The second can't hardly be a reason either.
Johnny
I'd say that part of the reason would be to encourage people to use
the final output of a build when installing, rather than poking into
the source tree. For a while now we've been discouraging people from
running a "make install" directly into a DESTDIR of /, and if you're
upgrading from tarballs it feels wrong to have the default process
require you to have a copy of the sources.
eric
Okay. So the recommendation is to use -s, and the proposed changes don't
affect any of that. You're just annoyed that it actually will try to do
something if you don't give a -s?
The fact that for the people and situations referred to above, the
default won't work seems to me to make it pretty harmless. And for
people who actually do use stuff the "old" way, it has always worked,
and continues to work, and you just want to mess with them, is a good
reason?
Oh well. I really should give up. After all, I've given up on using
NetBSD on my machines, as it never works anyway nowadays.
Johnny
I'm not entirely sure it's harmless, although I've always been careful enough
to remember to pass an appropriate -s flag. On the machine I build on
/usr/src is definitely NOT the right source tree for updating / against,
so if I were to leave off the -s option I don't think I'd end up with the
correct updates.
Then again, the way I've got things set up probably isn't very common.
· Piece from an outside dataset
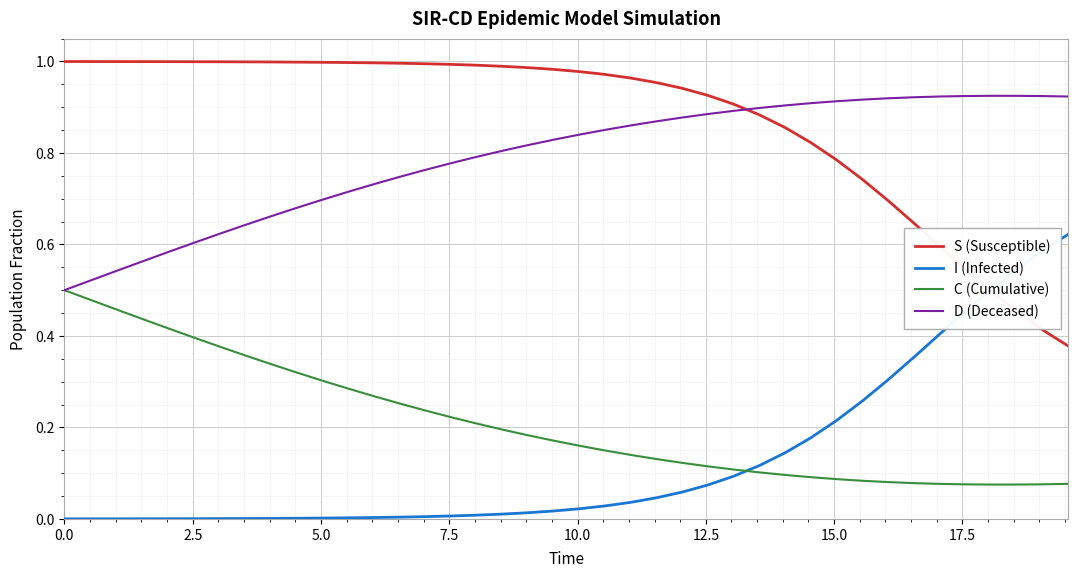

True or false: D (Deceased) and I (Infected) intersect in this chart.

False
> I'm not entirely sure it's harmless, although I've always been careful
> enough to remember to pass an appropriate -s flag. On the machine I
> build on /usr/src is definitely NOT the right source tree for updating
> / against, so if I were to leave off the -s option I don't think I'd
> end up with the correct updates. Then again, the way I've got things
> set up probably isn't very common.
I would say that your setup is broken; /usr/src should be either the
sources for the running system or outright missing. I usually have
sources someplace else and symlink /usr/src to them. Other things could
look in /usr/src, including I think pkgsrc builds of kernel modules.